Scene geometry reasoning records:
※

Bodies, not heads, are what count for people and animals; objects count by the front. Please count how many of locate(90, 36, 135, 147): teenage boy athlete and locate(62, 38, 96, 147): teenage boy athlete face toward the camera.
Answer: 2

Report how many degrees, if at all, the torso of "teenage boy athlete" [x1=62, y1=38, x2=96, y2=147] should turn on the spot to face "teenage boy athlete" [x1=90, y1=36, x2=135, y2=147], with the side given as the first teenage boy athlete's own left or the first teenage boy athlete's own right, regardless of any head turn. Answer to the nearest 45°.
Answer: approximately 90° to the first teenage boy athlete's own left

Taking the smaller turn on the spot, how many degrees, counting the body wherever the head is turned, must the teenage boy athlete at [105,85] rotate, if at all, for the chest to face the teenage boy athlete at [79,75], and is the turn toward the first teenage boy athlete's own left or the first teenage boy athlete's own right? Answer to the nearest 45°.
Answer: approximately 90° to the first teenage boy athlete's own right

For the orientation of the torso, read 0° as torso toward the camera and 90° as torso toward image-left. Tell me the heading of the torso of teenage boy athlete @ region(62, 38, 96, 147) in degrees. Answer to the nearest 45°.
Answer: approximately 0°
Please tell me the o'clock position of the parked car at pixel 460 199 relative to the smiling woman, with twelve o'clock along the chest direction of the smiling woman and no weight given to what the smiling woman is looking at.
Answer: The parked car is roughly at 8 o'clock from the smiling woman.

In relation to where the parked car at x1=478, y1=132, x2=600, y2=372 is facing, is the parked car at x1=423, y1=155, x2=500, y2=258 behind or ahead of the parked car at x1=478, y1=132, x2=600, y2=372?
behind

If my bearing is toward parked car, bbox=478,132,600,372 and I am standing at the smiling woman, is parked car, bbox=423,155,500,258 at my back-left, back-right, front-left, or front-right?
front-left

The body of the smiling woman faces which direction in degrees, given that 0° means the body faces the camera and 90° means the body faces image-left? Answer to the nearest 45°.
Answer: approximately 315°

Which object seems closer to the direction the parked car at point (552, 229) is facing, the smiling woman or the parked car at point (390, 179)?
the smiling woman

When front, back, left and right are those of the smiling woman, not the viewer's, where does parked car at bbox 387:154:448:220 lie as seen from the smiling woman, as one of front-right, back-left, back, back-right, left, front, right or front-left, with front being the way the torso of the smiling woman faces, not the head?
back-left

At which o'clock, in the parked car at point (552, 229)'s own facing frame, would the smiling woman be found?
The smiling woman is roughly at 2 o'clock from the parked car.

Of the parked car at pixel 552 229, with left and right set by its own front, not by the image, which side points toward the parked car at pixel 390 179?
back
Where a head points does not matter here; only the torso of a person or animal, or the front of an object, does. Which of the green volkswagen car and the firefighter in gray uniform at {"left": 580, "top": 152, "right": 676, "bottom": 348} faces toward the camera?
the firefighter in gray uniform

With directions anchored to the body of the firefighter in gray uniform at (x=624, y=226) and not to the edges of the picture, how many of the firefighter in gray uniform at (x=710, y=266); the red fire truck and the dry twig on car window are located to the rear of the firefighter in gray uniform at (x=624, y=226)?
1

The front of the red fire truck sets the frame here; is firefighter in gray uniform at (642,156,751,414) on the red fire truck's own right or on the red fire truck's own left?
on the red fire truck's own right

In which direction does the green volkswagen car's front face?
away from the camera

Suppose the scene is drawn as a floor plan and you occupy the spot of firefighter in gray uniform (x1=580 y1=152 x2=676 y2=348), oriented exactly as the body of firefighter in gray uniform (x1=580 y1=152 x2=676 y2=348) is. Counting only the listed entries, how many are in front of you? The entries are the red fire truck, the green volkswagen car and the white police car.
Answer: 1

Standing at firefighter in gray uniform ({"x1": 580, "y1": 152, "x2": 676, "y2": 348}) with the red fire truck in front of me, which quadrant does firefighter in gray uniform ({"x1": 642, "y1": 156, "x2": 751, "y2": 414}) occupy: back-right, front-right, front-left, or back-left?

※

Edit the records so that every occurrence of "green volkswagen car" reads "green hatchback", leaving all other text unchanged.

Result for this exercise –
Bodies, not heads, are what count for people and animals; objects count by the front. Please count how many of locate(90, 36, 135, 147): teenage boy athlete and locate(62, 38, 96, 147): teenage boy athlete face toward the camera.
Answer: 2

Report how many degrees, if at all, the torso of "teenage boy athlete" [x1=62, y1=38, x2=96, y2=147] should turn on the spot to face "teenage boy athlete" [x1=90, y1=36, x2=135, y2=147], with the side given as the first teenage boy athlete's own left or the first teenage boy athlete's own right, regardless of any head turn. Answer to the nearest 45°.
Answer: approximately 90° to the first teenage boy athlete's own left

Taking the smaller turn on the spot, how many degrees, counting the body wherever the head is turned, must the teenage boy athlete at [105,85] rotate, if at all, for the chest to face the teenage boy athlete at [79,75], and is the turn toward the first teenage boy athlete's own left or the first teenage boy athlete's own right? Answer to the nearest 45°.
Answer: approximately 90° to the first teenage boy athlete's own right

For the orientation of the torso, read 0° as torso toward the camera and 90° as torso toward image-left. Tell me the heading of the torso of teenage boy athlete @ region(62, 38, 96, 147) in degrees. Answer to the nearest 45°.
Answer: approximately 0°
Please tell me the o'clock position of the parked car at pixel 460 199 relative to the smiling woman, with twelve o'clock along the chest direction of the smiling woman and no weight given to what the smiling woman is looking at.
Answer: The parked car is roughly at 8 o'clock from the smiling woman.

In relation to where the parked car at x1=478, y1=132, x2=600, y2=372 is facing, is the parked car at x1=423, y1=155, x2=500, y2=258 behind or ahead of the parked car at x1=478, y1=132, x2=600, y2=372?
behind

If my bearing is toward parked car, bbox=478,132,600,372 and I am standing at the smiling woman, is parked car, bbox=423,155,500,258 at my back-left, back-right, front-left, or front-right?
front-left

The body of the smiling woman faces which direction in degrees, given that 0° means the body faces the camera and 90° means the body faces image-left? Answer to the nearest 45°.
Answer: approximately 315°

Which object seems closer to the direction the parked car at point (552, 229) is facing, the smiling woman or the parked car at point (390, 179)?
the smiling woman

When front, back, left and right are those of the smiling woman, not the viewer's, where does parked car at bbox 387:154:448:220 lie as seen from the smiling woman, as one of front-right, back-left, back, back-right, left, front, right or front-left, with front being the way the torso of the smiling woman faces, not the head?
back-left

At which o'clock, in the parked car at point (552, 229)'s own facing frame, would the smiling woman be found?
The smiling woman is roughly at 2 o'clock from the parked car.

Of the parked car at pixel 552 229, with left and right set by its own front, not by the image, which side points toward the parked car at pixel 390 179?
back
Where a head points does not matter here; only the torso of a person or animal, or the front of an object, does. Which of the green hatchback and the firefighter in gray uniform at {"left": 580, "top": 152, "right": 676, "bottom": 348} faces toward the camera?
the firefighter in gray uniform

With directions anchored to the body of the firefighter in gray uniform at (x=624, y=226) and not to the edges of the picture, how many of the firefighter in gray uniform at (x=710, y=266); the red fire truck and the dry twig on car window are located to the rear of the firefighter in gray uniform at (x=624, y=226)?
1

The front of the red fire truck sets the frame here; is firefighter in gray uniform at (642,156,751,414) on the red fire truck's own right or on the red fire truck's own left?
on the red fire truck's own right

In which direction does the green hatchback's front face?
away from the camera

Suppose the scene is drawn as a floor plan and you occupy the spot of firefighter in gray uniform (x1=580 y1=152 x2=676 y2=348), oriented exactly as the body of firefighter in gray uniform (x1=580 y1=152 x2=676 y2=348) is. Counting only the listed entries, how many are in front of you? The entries are the red fire truck, the green hatchback and the white police car.
Answer: 1

Standing at firefighter in gray uniform ({"x1": 580, "y1": 152, "x2": 676, "y2": 348}) with the red fire truck in front of me, which quadrant does firefighter in gray uniform ({"x1": 642, "y1": 156, "x2": 751, "y2": 414}) occupy: back-right, front-right, front-left, or back-left?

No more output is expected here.